INFORMATION GIVEN: Begin

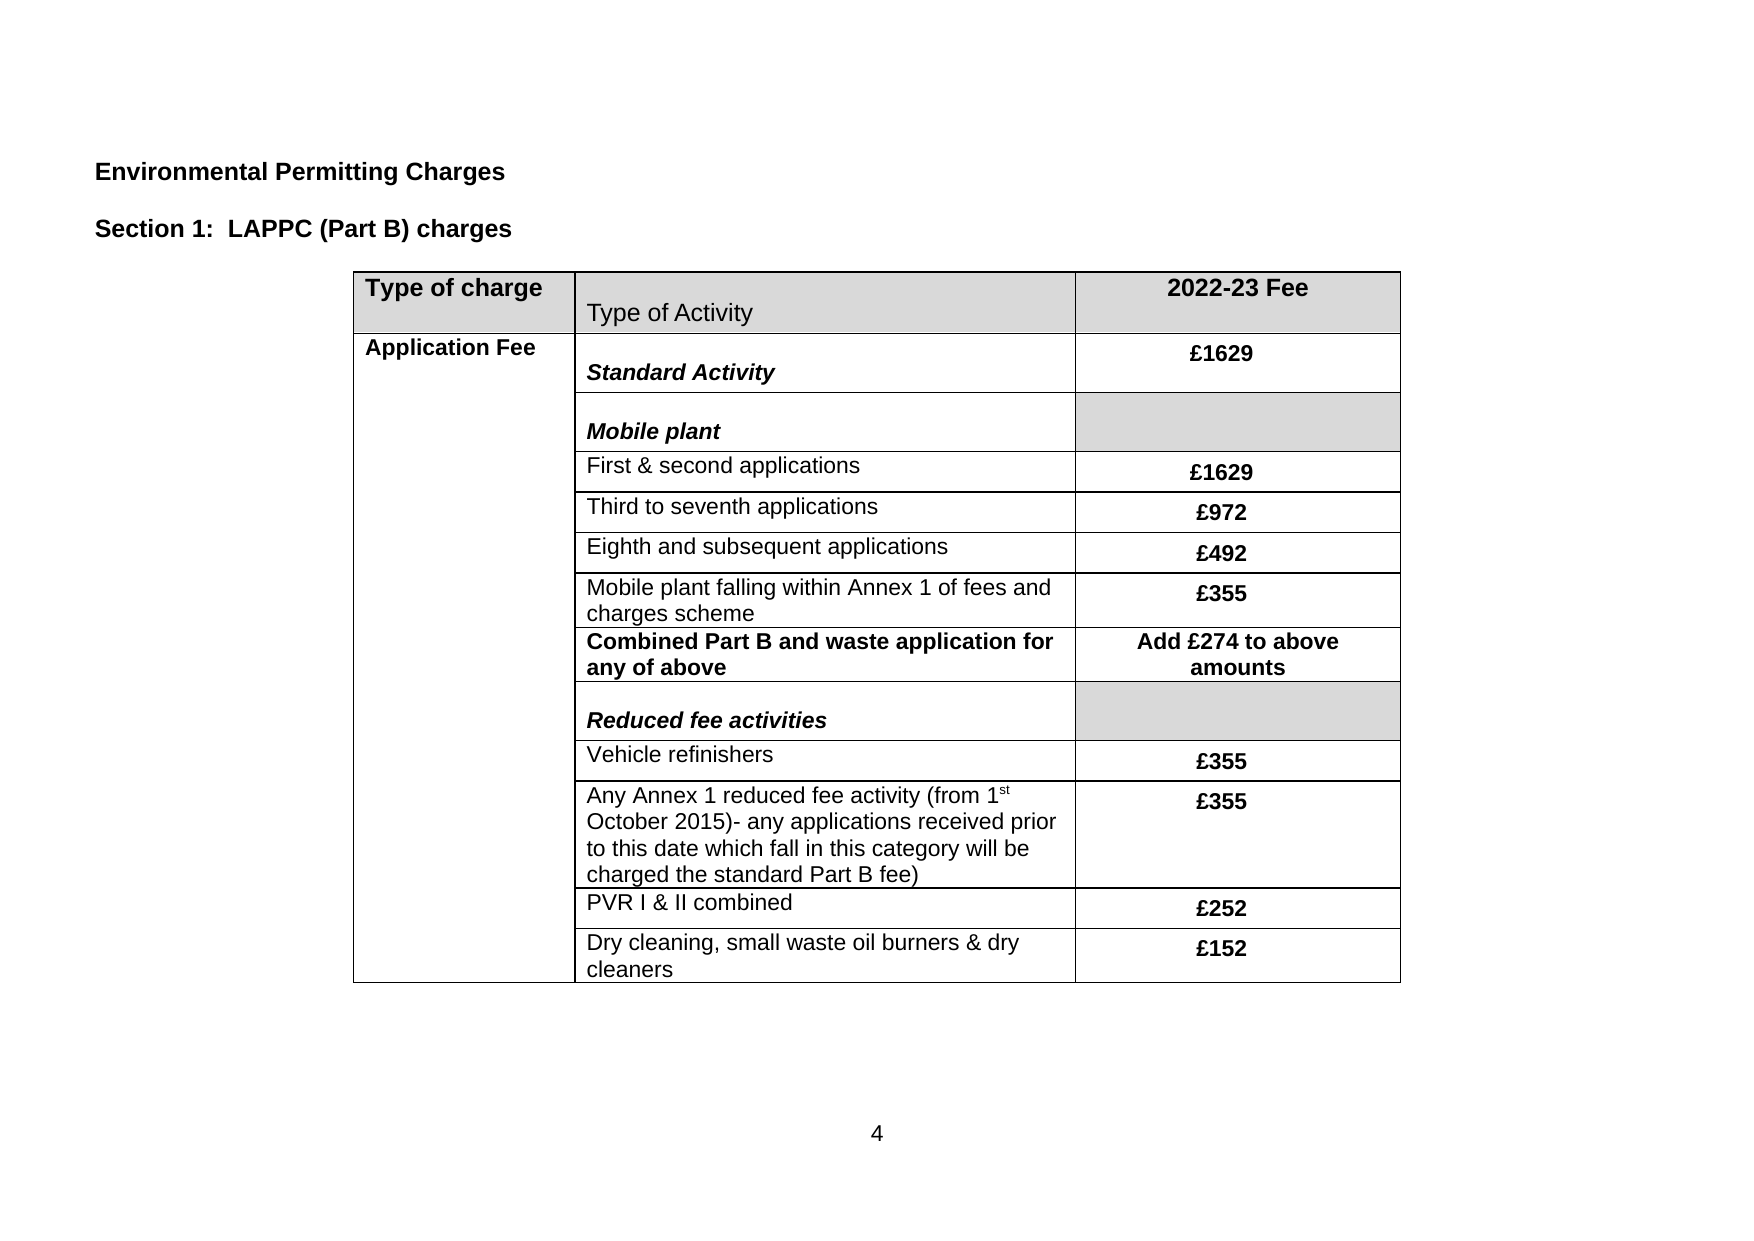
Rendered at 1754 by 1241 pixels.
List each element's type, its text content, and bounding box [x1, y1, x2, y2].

table_cell Vehicle refinishers [576, 741, 1075, 780]
table_cell Dry cleaning, small waste oil burners & dry cleaners [576, 929, 1075, 982]
table_cell PVR I & II combined [576, 889, 1075, 928]
table_cell Application Fee [354, 334, 574, 982]
table_cell £355 [1076, 741, 1400, 780]
table_cell £1629 [1076, 334, 1400, 392]
table_header 2022-23 Fee [1076, 273, 1400, 332]
table_cell Third to seventh applications [576, 493, 1075, 532]
table_cell Eighth and subsequent applications [576, 533, 1075, 572]
table_cell £152 [1076, 929, 1400, 982]
table_cell Reduced fee activities [576, 682, 1075, 740]
table_cell £972 [1076, 493, 1400, 532]
table_cell £355 [1076, 782, 1400, 887]
table_cell Combined Part B and waste application for any of above [576, 628, 1075, 681]
table_cell Standard Activity [576, 334, 1075, 392]
table_cell [1076, 682, 1400, 740]
table_cell Mobile plant [576, 393, 1075, 451]
table_header Type of Activity [576, 273, 1075, 332]
text Section 1: LAPPC (Part B) charges [94, 214, 1659, 243]
table_header Type of charge [354, 273, 574, 332]
table_cell Any Annex 1 reduced fee activity (from 1st October 2015)- any applications received prior to this date which fall in this category will be charged the standard Part B fee) [576, 782, 1075, 887]
table_cell £355 [1076, 574, 1400, 626]
table_cell First & second applications [576, 452, 1075, 491]
table_cell £492 [1076, 533, 1400, 572]
table_cell £1629 [1076, 452, 1400, 491]
text Environmental Permitting Charges [94, 156, 1659, 185]
table_cell [1076, 393, 1400, 451]
table_cell Mobile plant falling within Annex 1 of fees and charges scheme [576, 574, 1075, 626]
table_cell Add £274 to above amounts [1076, 628, 1400, 681]
table_cell £252 [1076, 889, 1400, 928]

INFORMATION GIVEN: End

- WHAT TO DO -
What is needed is an exact transcription of every entry, minus the pictures.

- RESPONSE TO THIS TASK -
Rendered at 1754 by 1241 pixels.
List each element's type, its text content, and bounding box [x1, y1, x2, y2].

table_cell Vehicle refinishers [576, 741, 1075, 780]
table_cell Dry cleaning, small waste oil burners & dry cleaners [576, 929, 1075, 982]
table_cell PVR I & II combined [576, 889, 1075, 928]
table_cell Application Fee [354, 334, 574, 982]
table_cell £355 [1076, 741, 1400, 780]
table_cell £1629 [1076, 334, 1400, 392]
table_header 2022-23 Fee [1076, 273, 1400, 332]
table_cell Third to seventh applications [576, 493, 1075, 532]
table_cell Eighth and subsequent applications [576, 533, 1075, 572]
table_cell £152 [1076, 929, 1400, 982]
table_cell Reduced fee activities [576, 682, 1075, 740]
table_cell £972 [1076, 493, 1400, 532]
table_cell £355 [1076, 782, 1400, 887]
table_cell Combined Part B and waste application for any of above [576, 628, 1075, 681]
table_cell Standard Activity [576, 334, 1075, 392]
table_cell [1076, 682, 1400, 740]
table_cell Mobile plant [576, 393, 1075, 451]
table_header Type of Activity [576, 273, 1075, 332]
text Section 1: LAPPC (Part B) charges [94, 214, 1659, 243]
table_header Type of charge [354, 273, 574, 332]
table_cell Any Annex 1 reduced fee activity (from 1st October 2015)- any applications received prior to this date which fall in this category will be charged the standard Part B fee) [576, 782, 1075, 887]
table_cell £355 [1076, 574, 1400, 626]
table_cell First & second applications [576, 452, 1075, 491]
table_cell £492 [1076, 533, 1400, 572]
table_cell £1629 [1076, 452, 1400, 491]
text Environmental Permitting Charges [94, 156, 1659, 185]
table_cell [1076, 393, 1400, 451]
table_cell Mobile plant falling within Annex 1 of fees and charges scheme [576, 574, 1075, 626]
table_cell Add £274 to above amounts [1076, 628, 1400, 681]
table_cell £252 [1076, 889, 1400, 928]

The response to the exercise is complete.